Ярик сидел на топком диване, а подбоченясь на колени, как-то по-походному.

— Да что ж, — протянул. — Даже донские казаки — и те атамана прогнали. Сколько я ехал сейчас — ни на одной станции охраны не видел, и мосты — не охраняются. Приходи немец — и взрывай. Иной солдат мимо офицера проходит — только что плечом не толкает.

— В Москве этого нет.

— Ну как же нет, да много так. И в трамвае.

Он уже пробыл несколько часов в Москве, остановился при казармах у приятеля.

— И в Москве на вокзале — охрана распущенная. А приказы вашего нового командующего висят — что это за подполковник во главе Округа? — что запрещает побеги и самовольные отлучки? Чтоб такой приказ издать — знаете, сколько нужно этих побегов?

Не приходило в голову. Они этих приказов не замечали, не читали.

— Пишет: «бежать с фронта — преступление перед родиной». Так это что ж — и с фронта уже бегут?

Опять сдвинулись губы, брови. На девиц посмотрел — и вниз наискось.

Берта вскоре ушла. А хозяек обеих не было — редкий случай, и ещё больше часа могло быть до возврата. И Ксенья — решилась рискнуть. Предложила с порывом, так хорошо ей стало:

— А хочешь, пока хозяек нет — я тебе потанцую? А кормить — уже потом буду. А пока вот — жаворонок съешь.

— Да что ты! — просиял Ярик.

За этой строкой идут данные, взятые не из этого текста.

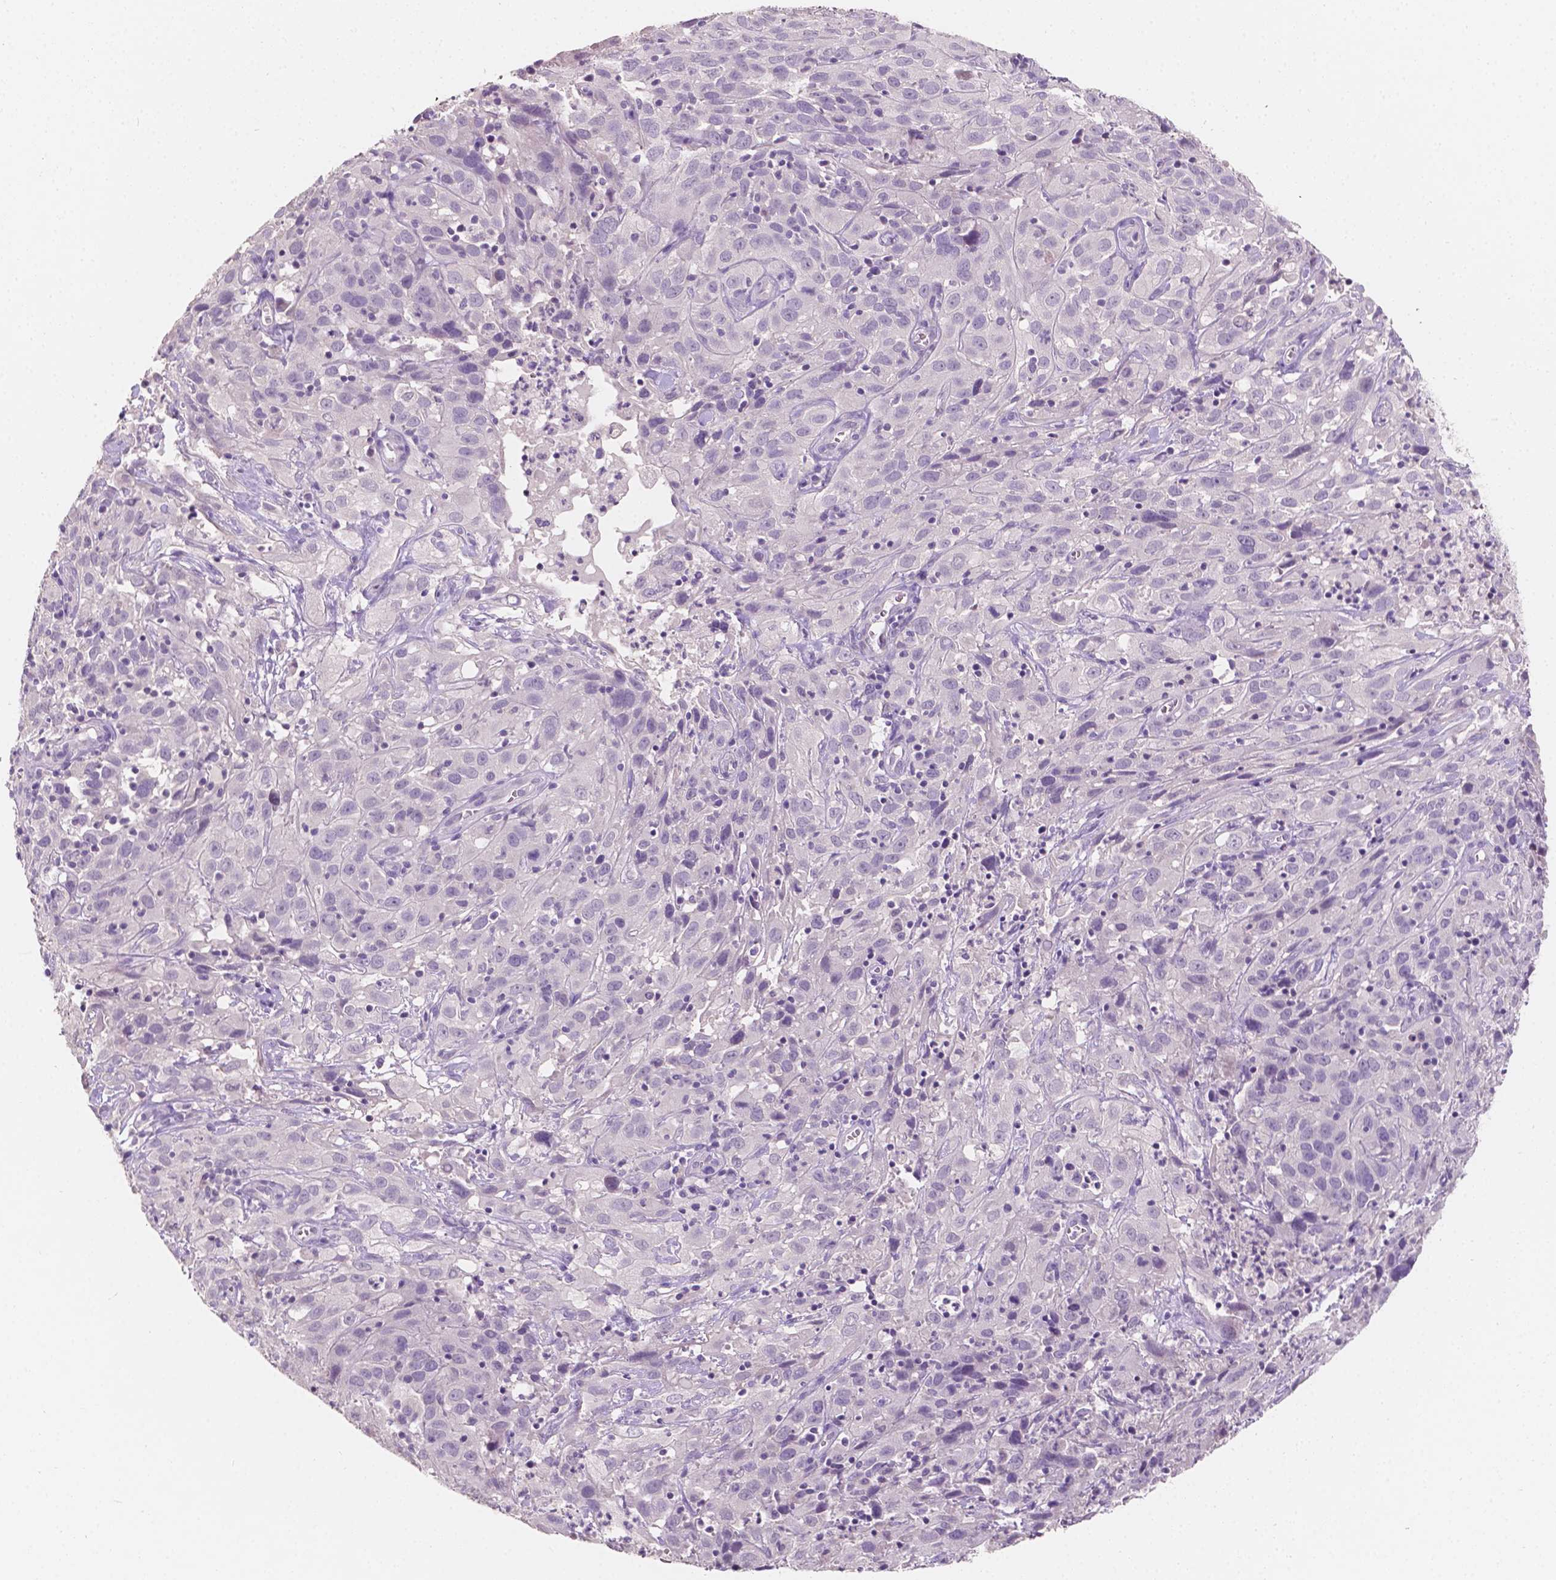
{"staining": {"intensity": "negative", "quantity": "none", "location": "none"}, "tissue": "cervical cancer", "cell_type": "Tumor cells", "image_type": "cancer", "snomed": [{"axis": "morphology", "description": "Squamous cell carcinoma, NOS"}, {"axis": "topography", "description": "Cervix"}], "caption": "A high-resolution micrograph shows immunohistochemistry (IHC) staining of cervical cancer (squamous cell carcinoma), which demonstrates no significant expression in tumor cells.", "gene": "TAL1", "patient": {"sex": "female", "age": 32}}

Она раньше так его не баловала, чтоб специально для него танцевать. — Конечно!

— Только я уже теперь не босоножка! — предупредила.

Заволновалась. Не только потому, что нагрянут хозяйки и будет очень неудобно. Но: никогда в жизни она не танцевала наедине с мужчиной, для него. (Хотя — какой же Ярик и мужчина?)

Но уже было — кинуто, поймано, не вернуть. И в запретной чинной столовой, где Ксенье позволялось отнюдь не всё, — а стол-то как раз стоял в стороне, удобно, широкая полоса вдоль окон свободна, быстро отодвинула кресла под чехлами к окнам, а стулья задвинув под скатерть поглубже, открыла прямой пропляс по начищенному паркету,— и убежала в свою комнату. Молниеносно сменила платье, туфельки, надела красное плоское ожерелье — и в узком чёрном выскользнула к нему.

И как раз проступили в окна, через тюлевые гардины — предзакатные жёлтые лучи.

Сама себе напевая музыку — проходила, пролетала туда и назад, с поворотами, выступкой, с перебежкой, прокрутами, то руки косо вперёд, как будто летя, — и правда чувствуя себя летящей, способной к полёту! Давно так счастливо не танцевала — но и всё время чувствуя, и почему-то тревожно, присутствие своего зрителя.

А он сидел, утонувши в диване, перебегающе следил — но ни слова, и не хвалил, так поражён.

А ведь — лучший способ разговора! Как можно много выразить в танце — гораздо больше слов. Какая в танце есть несвязанность! (Хотя ещё и не полная откровенность.)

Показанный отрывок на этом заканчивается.